— Exercise —
Faithfully repeat each entry below, minus the pictures.

— Records excerpted from a collection —
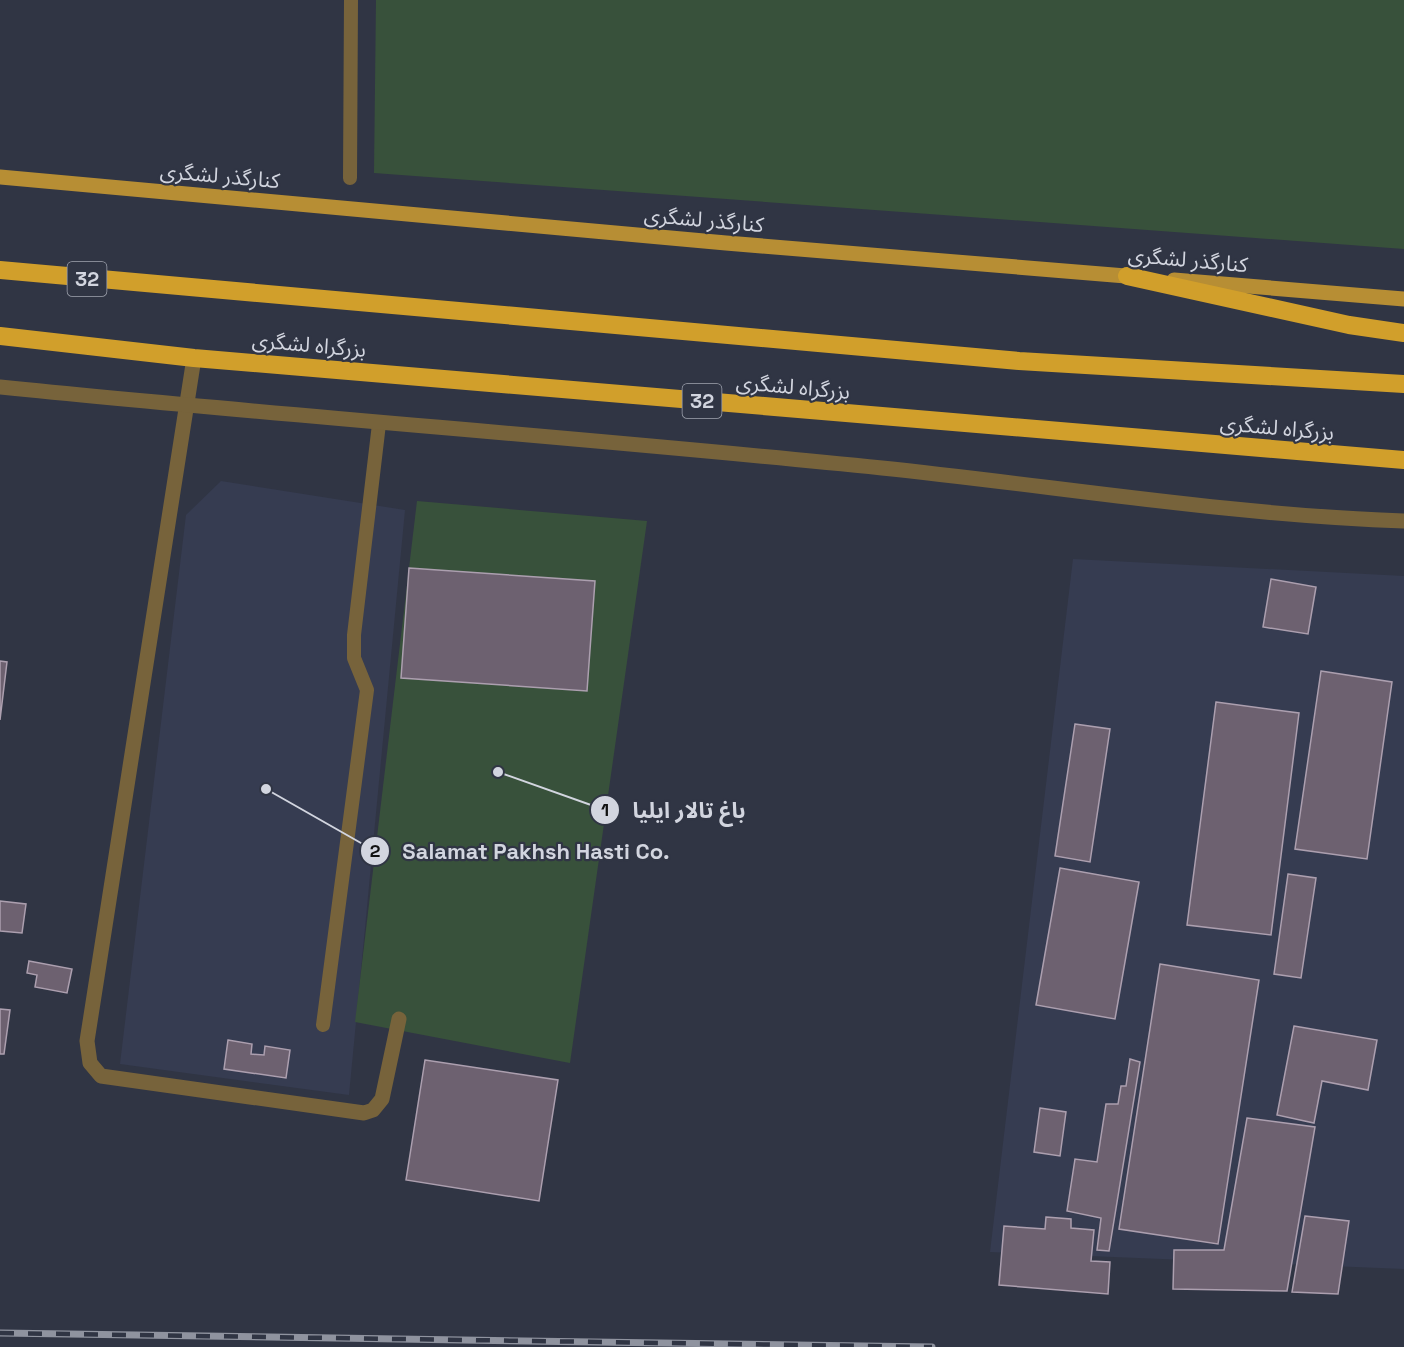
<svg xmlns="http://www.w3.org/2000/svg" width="1404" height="1347" viewBox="0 0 1404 1347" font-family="'Space Grotesk','Noto Sans Arabic',sans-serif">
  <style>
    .built { fill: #363c51 }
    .green { fill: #38513b }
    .building { fill: #6d6170; stroke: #ac9faf; stroke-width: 1.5 }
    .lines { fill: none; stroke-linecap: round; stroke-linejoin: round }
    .lane { stroke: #77633b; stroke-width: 14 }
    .street { stroke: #77633b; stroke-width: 15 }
    .primary { stroke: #b78e34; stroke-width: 15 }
    .highway { stroke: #d19f2b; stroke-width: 18 }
    .rail-casing { stroke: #8f939f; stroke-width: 7 }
    .rail { stroke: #303544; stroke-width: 4.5; stroke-dasharray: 14; stroke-linecap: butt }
    .labels { text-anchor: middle; stroke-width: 4.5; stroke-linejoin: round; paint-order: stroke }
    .shield { fill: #303544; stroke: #a1a5b0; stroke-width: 1.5 }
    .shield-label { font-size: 20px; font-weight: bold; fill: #d2d5df }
    .street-label { font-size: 21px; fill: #d2d5df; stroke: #303544 }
    .leader { fill: none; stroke: #d2d5df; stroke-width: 2 }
    .callout-dot { fill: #d2d5df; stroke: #303544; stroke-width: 2 }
    .mark-label { font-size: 18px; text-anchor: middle; font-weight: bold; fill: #111 }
    .callout-label { font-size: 22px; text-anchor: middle; font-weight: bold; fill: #d2d5df; stroke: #303544; stroke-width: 4.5; stroke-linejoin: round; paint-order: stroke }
  </style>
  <rect width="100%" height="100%" fill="#303544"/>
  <g class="built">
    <polygon points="221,481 405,510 349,1095 120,1064 186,515"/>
    <polygon points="1073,559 1404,576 1404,1269 990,1252"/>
  </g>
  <g class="green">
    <polygon points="376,0 1404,0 1404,249 374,173"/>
    <polygon points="417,501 647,521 570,1063 355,1022"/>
  </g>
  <g class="building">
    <polygon points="409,568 595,581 587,691 401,678"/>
    <polygon points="1271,579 1316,587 1308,634 1263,627"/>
    <polygon points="0,661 7,662 0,720"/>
    <polygon points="1321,671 1392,682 1367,859 1295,849"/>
    <polygon points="1216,702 1299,713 1271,935 1187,925"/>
    <polygon points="1075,724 1110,729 1090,862 1055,856"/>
    <polygon points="1060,868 1139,882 1115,1019 1036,1005"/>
    <polygon points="1288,874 1316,878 1301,978 1274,974"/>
    <polygon points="0,901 26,904 22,933 0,931"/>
    <polygon points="29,961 72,969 67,993 35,987 37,975 27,973"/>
    <polygon points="1160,964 1259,980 1218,1244 1119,1229"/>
    <polygon points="0,1009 10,1010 4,1054 0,1054"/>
    <polygon points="1294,1026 1377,1040 1368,1090 1322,1081 1314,1123 1277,1115"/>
    <polygon points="228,1040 252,1044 251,1054 264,1055 265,1046 290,1050 286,1078 224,1069"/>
    <polygon points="1130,1059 1140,1062 1109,1251 1097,1250 1101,1218 1067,1211 1075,1159 1097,1162 1106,1104 1118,1104 1121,1086 1126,1086"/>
    <polygon points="425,1060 558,1080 539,1201 406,1180"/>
    <polygon points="1040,1108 1066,1112 1060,1156 1034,1152"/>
    <polygon points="1247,1118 1315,1127 1287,1291 1173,1289 1174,1250 1224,1250"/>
    <polygon points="1305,1216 1349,1221 1338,1294 1292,1292"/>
    <polygon points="1046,1217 1071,1219 1071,1228 1094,1230 1091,1261 1110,1262 1108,1294 999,1285 1004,1226 1045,1229"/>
  </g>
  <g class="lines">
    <g class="lane">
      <polyline points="350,178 351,0"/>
      <polyline points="323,1025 367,690 354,658 354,635 379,424"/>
    </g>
    <g class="street">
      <polyline points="194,358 87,1041 90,1063 101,1076 364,1113 373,1110 382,1099 399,1019"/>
      <path d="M0,387C294,417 589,438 882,468C1056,486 1229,515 1404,521"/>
    </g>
    <g class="primary">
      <polyline points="0,177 726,243 1138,277"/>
      <polyline points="1174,280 1404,299"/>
    </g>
    <g class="highway">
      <polyline points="0,270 1019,361 1404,384"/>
      <polyline points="1127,276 1349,325 1404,333"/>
      <polyline points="0,336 194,358 1404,460"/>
    </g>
    <defs>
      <polyline id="rail" points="0,1333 932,1347"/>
    </defs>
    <use href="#rail" class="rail-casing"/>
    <use href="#rail" class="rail"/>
  </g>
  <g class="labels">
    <g class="shield">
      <rect x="67.5" y="262" width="39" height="34" rx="4.5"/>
      <rect x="682.5" y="384" width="39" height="34" rx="4.5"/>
    </g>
    <g class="shield-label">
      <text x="87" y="286">32</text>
      <text x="702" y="408">32</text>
    </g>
    <g class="street-label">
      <text transform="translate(220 176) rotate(5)" y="7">کنارگذر لشگری</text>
      <text transform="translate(704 220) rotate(5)" y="7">کنارگذر لشگری</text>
      <text transform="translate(1188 260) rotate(5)" y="7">کنارگذر لشگری</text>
      <text transform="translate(309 345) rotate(5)" y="7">بزرگراه لشگری</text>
      <text transform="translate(793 387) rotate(5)" y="7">بزرگراه لشگری</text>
      <text transform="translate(1277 428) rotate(5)" y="7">بزرگراه لشگری</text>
    </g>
  </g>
  <path class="leader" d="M498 772L605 810M266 789L375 851"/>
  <g class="callout-dot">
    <circle cx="498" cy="772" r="6"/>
    <circle cx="266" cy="789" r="6"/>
    <circle cx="605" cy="810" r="15"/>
    <circle cx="375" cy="851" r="15"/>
  </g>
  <g class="mark-label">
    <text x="605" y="816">1</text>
    <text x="375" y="857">2</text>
  </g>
  <g class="callout-label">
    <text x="689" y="818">باغ تالار ایلیا</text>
    <text x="536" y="859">Salamat Pakhsh Hasti Co.</text>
  </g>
</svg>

— Result for this exercise —
<svg xmlns="http://www.w3.org/2000/svg" width="1404" height="1347" viewBox="0 0 1404 1347" font-family="'Space Grotesk','Noto Sans Arabic',sans-serif">
  <style>
    .built { fill: #363c51 }
    .green { fill: #38513b }
    .building { fill: #6d6170; stroke: #ac9faf; stroke-width: 1.5 }
    .lines { fill: none; stroke-linecap: round; stroke-linejoin: round }
    .lane { stroke: #77633b; stroke-width: 14 }
    .street { stroke: #77633b; stroke-width: 15 }
    .primary { stroke: #b78e34; stroke-width: 15 }
    .highway { stroke: #d19f2b; stroke-width: 18 }
    .rail-casing { stroke: #8f939f; stroke-width: 7 }
    .rail { stroke: #303544; stroke-width: 4.5; stroke-dasharray: 14; stroke-linecap: butt }
    .labels { text-anchor: middle; stroke-width: 4.5; stroke-linejoin: round; paint-order: stroke }
    .shield { fill: #303544; stroke: #a1a5b0; stroke-width: 1.5 }
    .shield-label { font-size: 20px; font-weight: bold; fill: #d2d5df }
    .street-label { font-size: 21px; fill: #d2d5df; stroke: #303544 }
    .leader { fill: none; stroke: #d2d5df; stroke-width: 2 }
    .callout-dot { fill: #d2d5df; stroke: #303544; stroke-width: 2 }
    .mark-label { font-size: 18px; text-anchor: middle; font-weight: bold; fill: #111 }
    .callout-label { font-size: 22px; text-anchor: middle; font-weight: bold; fill: #d2d5df; stroke: #303544; stroke-width: 4.5; stroke-linejoin: round; paint-order: stroke }
  </style>
  <rect width="100%" height="100%" fill="#303544"/>
  <g class="built">
    <polygon points="221,481 405,510 349,1095 120,1064 186,515"/>
    <polygon points="1073,559 1404,576 1404,1269 990,1252"/>
  </g>
  <g class="green">
    <polygon points="376,0 1404,0 1404,249 374,173"/>
    <polygon points="417,501 647,521 570,1063 355,1022"/>
  </g>
  <g class="building">
    <polygon points="409,568 595,581 587,691 401,678"/>
    <polygon points="1271,579 1316,587 1308,634 1263,627"/>
    <polygon points="0,661 7,662 0,720"/>
    <polygon points="1321,671 1392,682 1367,859 1295,849"/>
    <polygon points="1216,702 1299,713 1271,935 1187,925"/>
    <polygon points="1075,724 1110,729 1090,862 1055,856"/>
    <polygon points="1060,868 1139,882 1115,1019 1036,1005"/>
    <polygon points="1288,874 1316,878 1301,978 1274,974"/>
    <polygon points="0,901 26,904 22,933 0,931"/>
    <polygon points="29,961 72,969 67,993 35,987 37,975 27,973"/>
    <polygon points="1160,964 1259,980 1218,1244 1119,1229"/>
    <polygon points="0,1009 10,1010 4,1054 0,1054"/>
    <polygon points="1294,1026 1377,1040 1368,1090 1322,1081 1314,1123 1277,1115"/>
    <polygon points="228,1040 252,1044 251,1054 264,1055 265,1046 290,1050 286,1078 224,1069"/>
    <polygon points="1130,1059 1140,1062 1109,1251 1097,1250 1101,1218 1067,1211 1075,1159 1097,1162 1106,1104 1118,1104 1121,1086 1126,1086"/>
    <polygon points="425,1060 558,1080 539,1201 406,1180"/>
    <polygon points="1040,1108 1066,1112 1060,1156 1034,1152"/>
    <polygon points="1247,1118 1315,1127 1287,1291 1173,1289 1174,1250 1224,1250"/>
    <polygon points="1305,1216 1349,1221 1338,1294 1292,1292"/>
    <polygon points="1046,1217 1071,1219 1071,1228 1094,1230 1091,1261 1110,1262 1108,1294 999,1285 1004,1226 1045,1229"/>
  </g>
  <g class="lines">
    <g class="lane">
      <polyline points="350,178 351,0"/>
      <polyline points="323,1025 367,690 354,658 354,635 379,424"/>
    </g>
    <g class="street">
      <polyline points="194,358 87,1041 90,1063 101,1076 364,1113 373,1110 382,1099 399,1019"/>
      <path d="M0,387C294,417 589,438 882,468C1056,486 1229,515 1404,521"/>
    </g>
    <g class="primary">
      <polyline points="0,177 726,243 1138,277"/>
      <polyline points="1174,280 1404,299"/>
    </g>
    <g class="highway">
      <polyline points="0,270 1019,361 1404,384"/>
      <polyline points="1127,276 1349,325 1404,333"/>
      <polyline points="0,336 194,358 1404,460"/>
    </g>
    <defs>
      <polyline id="rail" points="0,1333 932,1347"/>
    </defs>
    <use href="#rail" class="rail-casing"/>
    <use href="#rail" class="rail"/>
  </g>
  <g class="labels">
    <g class="shield">
      <rect x="67.5" y="262" width="39" height="34" rx="4.5"/>
      <rect x="682.5" y="384" width="39" height="34" rx="4.5"/>
    </g>
    <g class="shield-label">
      <text x="87" y="286">32</text>
      <text x="702" y="408">32</text>
    </g>
    <g class="street-label">
      <text transform="translate(220 176) rotate(5)" y="7">کنارگذر لشگری</text>
      <text transform="translate(704 220) rotate(5)" y="7">کنارگذر لشگری</text>
      <text transform="translate(1188 260) rotate(5)" y="7">کنارگذر لشگری</text>
      <text transform="translate(309 345) rotate(5)" y="7">بزرگراه لشگری</text>
      <text transform="translate(793 387) rotate(5)" y="7">بزرگراه لشگری</text>
      <text transform="translate(1277 428) rotate(5)" y="7">بزرگراه لشگری</text>
    </g>
  </g>
  <path class="leader" d="M498 772L605 810M266 789L375 851"/>
  <g class="callout-dot">
    <circle cx="498" cy="772" r="6"/>
    <circle cx="266" cy="789" r="6"/>
    <circle cx="605" cy="810" r="15"/>
    <circle cx="375" cy="851" r="15"/>
  </g>
  <g class="mark-label">
    <text x="605" y="816">1</text>
    <text x="375" y="857">2</text>
  </g>
  <g class="callout-label">
    <text x="689" y="818">باغ تالار ایلیا</text>
    <text x="536" y="859">Salamat Pakhsh Hasti Co.</text>
  </g>
</svg>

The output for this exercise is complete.